Problem to work on -> Restate the data below word for word, omitting pictures.

Given information ->
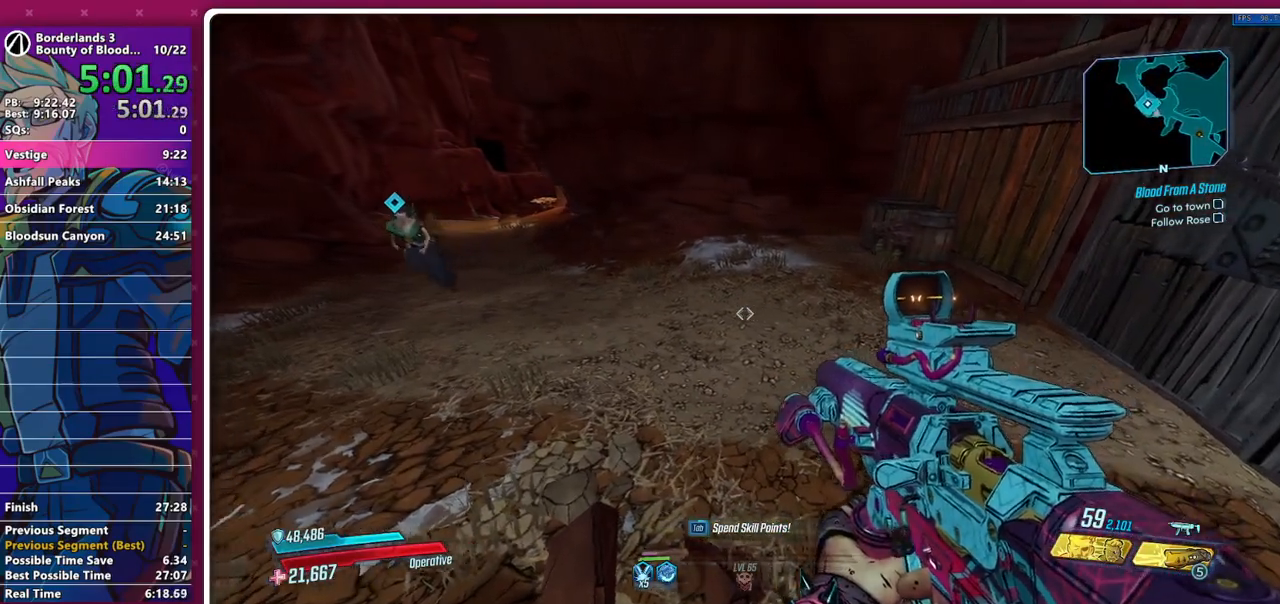
{"keys": ["d"], "mouse": [], "events": [[150, "a", "up"], [183, "d", "down"], [283, "d", "up"], [333, "a", "down"], [467, "a", "up"], [467, "d", "down"]]}
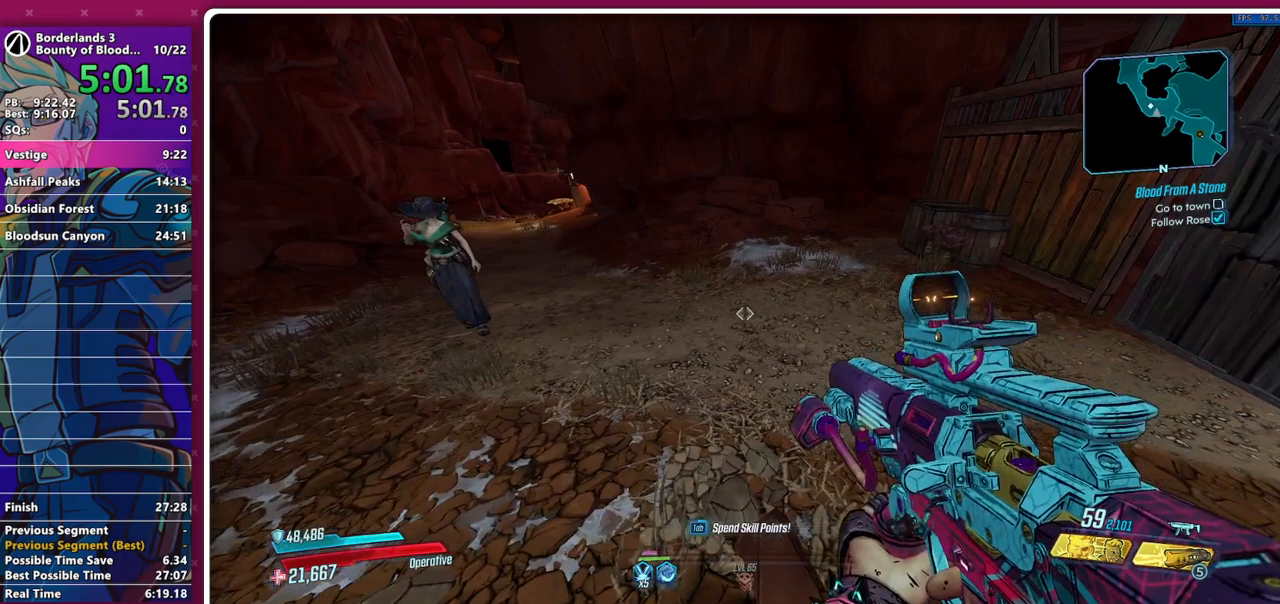
{"keys": ["a"], "mouse": [], "events": [[300, "a", "down"], [300, "d", "up"]]}
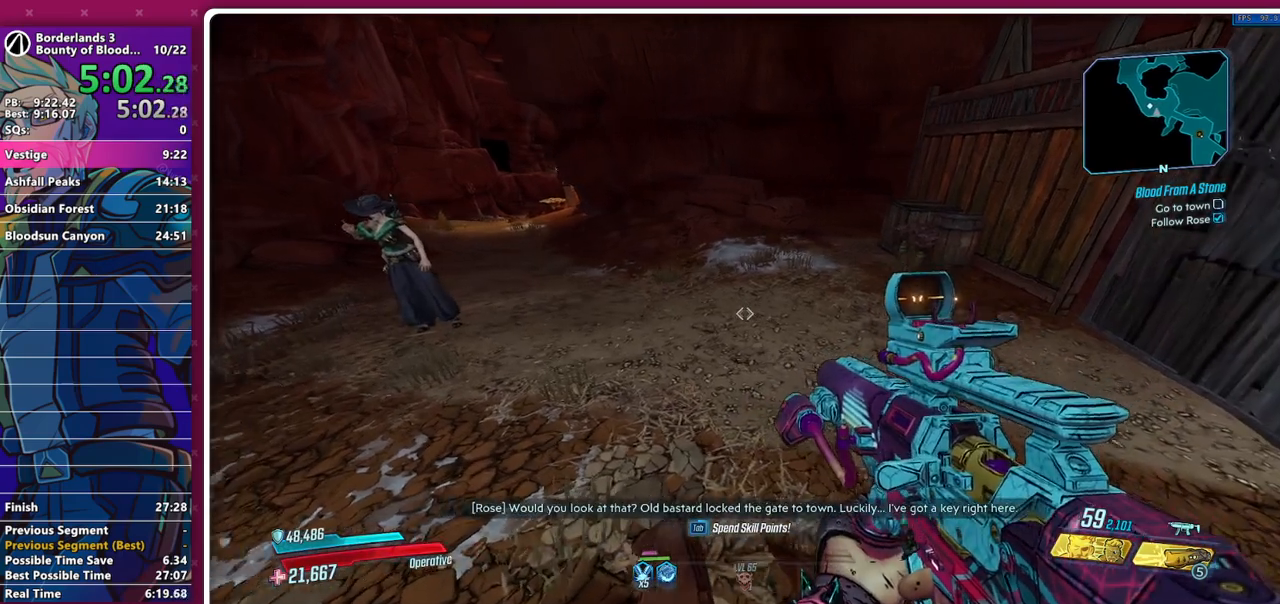
{"keys": [], "mouse": [], "events": [[83, "a", "up"]]}
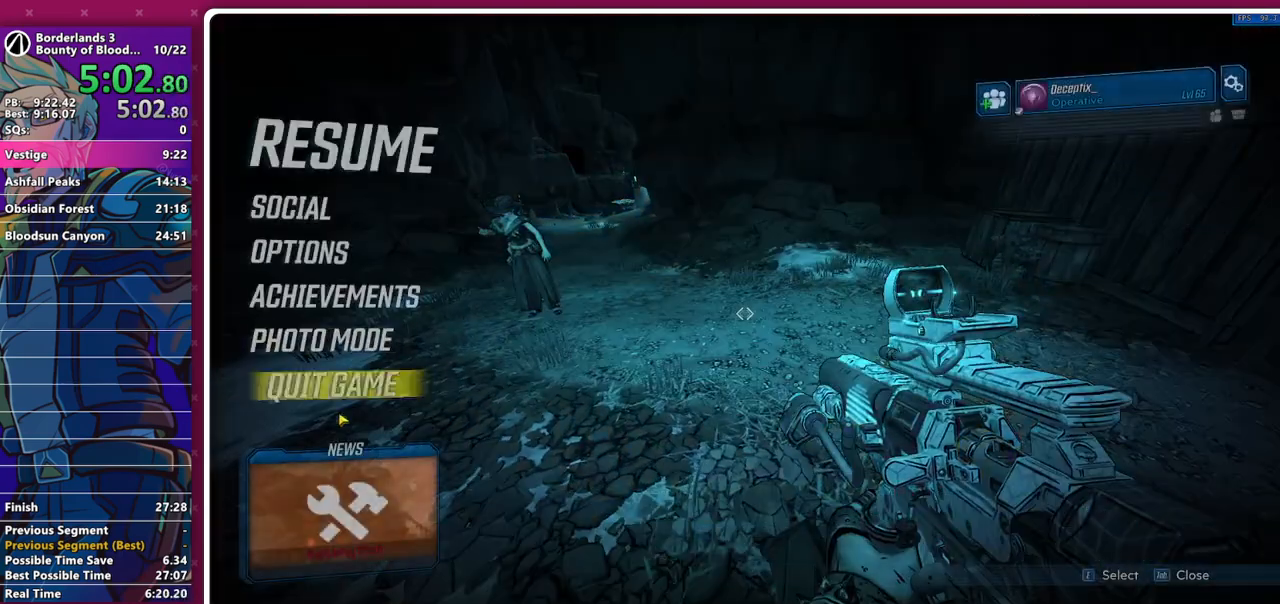
{"keys": [], "mouse": ["left"], "events": [[100, "mouse_left", "down"], [150, "mouse_left", "up"], [283, "mouse_left", "down"], [333, "mouse_left", "up"], [433, "mouse_left", "down"]]}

Solution to this task ->
{"keys": ["d"], "mouse": [], "events": [[150, "a", "up"], [183, "d", "down"], [283, "d", "up"], [333, "a", "down"], [467, "a", "up"], [467, "d", "down"]]}
{"keys": ["a"], "mouse": [], "events": [[300, "a", "down"], [300, "d", "up"]]}
{"keys": [], "mouse": [], "events": [[83, "a", "up"]]}
{"keys": [], "mouse": ["left"], "events": [[100, "mouse_left", "down"], [150, "mouse_left", "up"], [283, "mouse_left", "down"], [333, "mouse_left", "up"], [433, "mouse_left", "down"]]}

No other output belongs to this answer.